Continuing the theme of education, we published a letter from Fatuma Ahamadi who was only able to complete her education when the Trust stepped in to replace a previous funder that abruptly cut off support, and at the same time reported on a remarkable social development project - Talk to your Baby. And then the Trust's Chairman reported on a visit to Chole, and we also had the story of the fishmongers of Clapham who wanted to fundraise for the Trust by climbing Kilimanjaro, but for practical reasons had to settle for the UK's Three Peaks Challenge - over half the vertical height of Kilimanjaro in 24 hours!
And then Chole Mjini Lodge won a World Responsible Tourism Awards Gold Medal!
At around the same time Sarah and Cliff Dixon, past tourists on Chole returned for a second holiday and recorded the enormous progress that had already been made.
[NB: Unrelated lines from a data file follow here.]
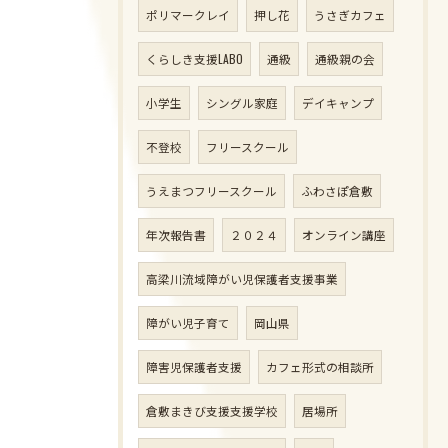
ポリマークレイ
押し花
うさぎカフェ
くらしき支援LABO
通級
通級親の会
小学生
シングル家庭
デイキャンプ
不登校
フリースクール
うえまつフリースクール
ふわさぽ倉敷
年次報告書
２０２４
オンライン講座
高梁川流域障がい児保護者支援事業
障がい児子育て
岡山県
障害児保護者支援
カフェ形式の相談所
倉敷まきび支援支援学校
居場所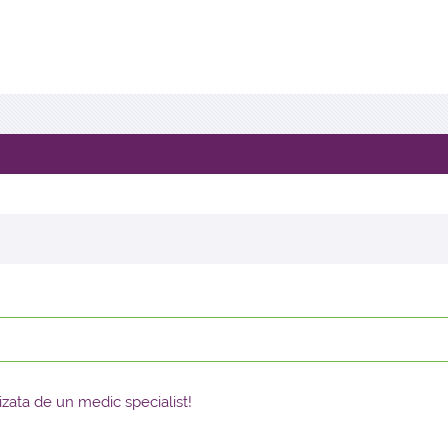
)
lizata de un medic specialist!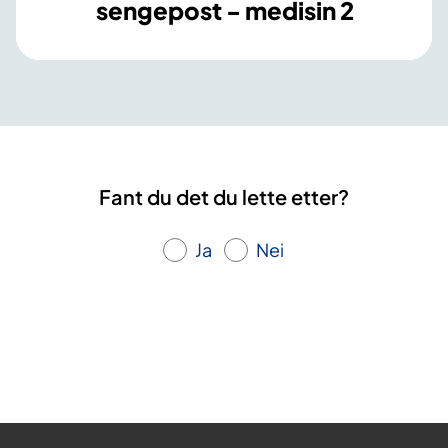
sengepost - medisin 2
Fant du det du lette etter?
Ja
Nei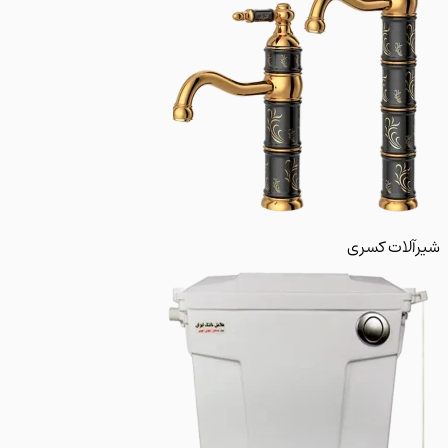
لات کسری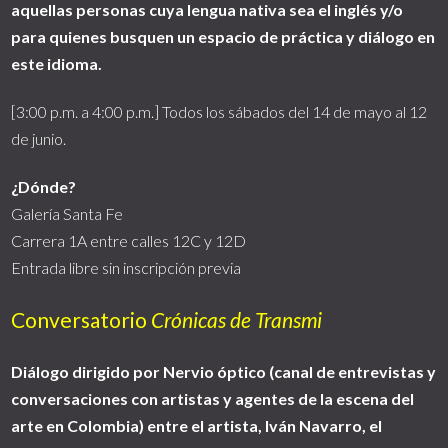
aquellas personas cuya lengua nativa sea el inglés y/o
para quienes busquen un espacio de práctica y diálogo en
este idioma.
[3:00 p.m. a 4:00 p.m.] Todos los sábados del 14 de mayo al 12
de junio.
¿Dónde?
Galería Santa Fe
Carrera 1A entre calles 12C y 12D
Entrada libre sin inscripción previa
Conversatorio
Crónicas de Transmi
Diálogo dirigido por Nervio óptico (canal de entrevistas y
conversaciones con artistas y agentes de la escena del
arte en Colombia) entre el artista, Iván Navarro, el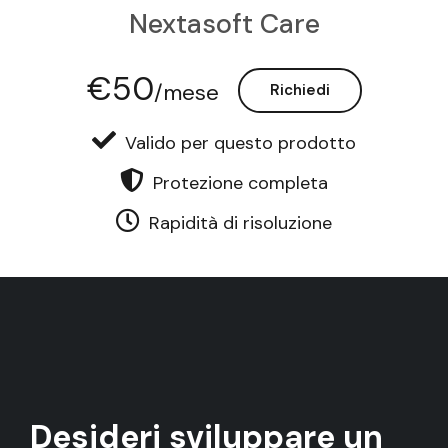
Nextasoft Care
€50
/mese
Richiedi
Valido per questo prodotto
Protezione completa
Rapidità di risoluzione
Desideri sviluppare un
From time to time generous people have stayed on Chole to help by teaching. One such was Ben Dewfall, who summed up the lessons he learned by saying that the experience taught him how little 'stuff' one needs to be happy. Ben was soon followed by Jo Moberly, who also lived in the village and principally taught English. Other practical help was offered by young designer Nicole Mitchell who volunteered for seven weeks to help design new craft products. Nicole was in Chole during Ramadan, and includes a fascinating description of the experience.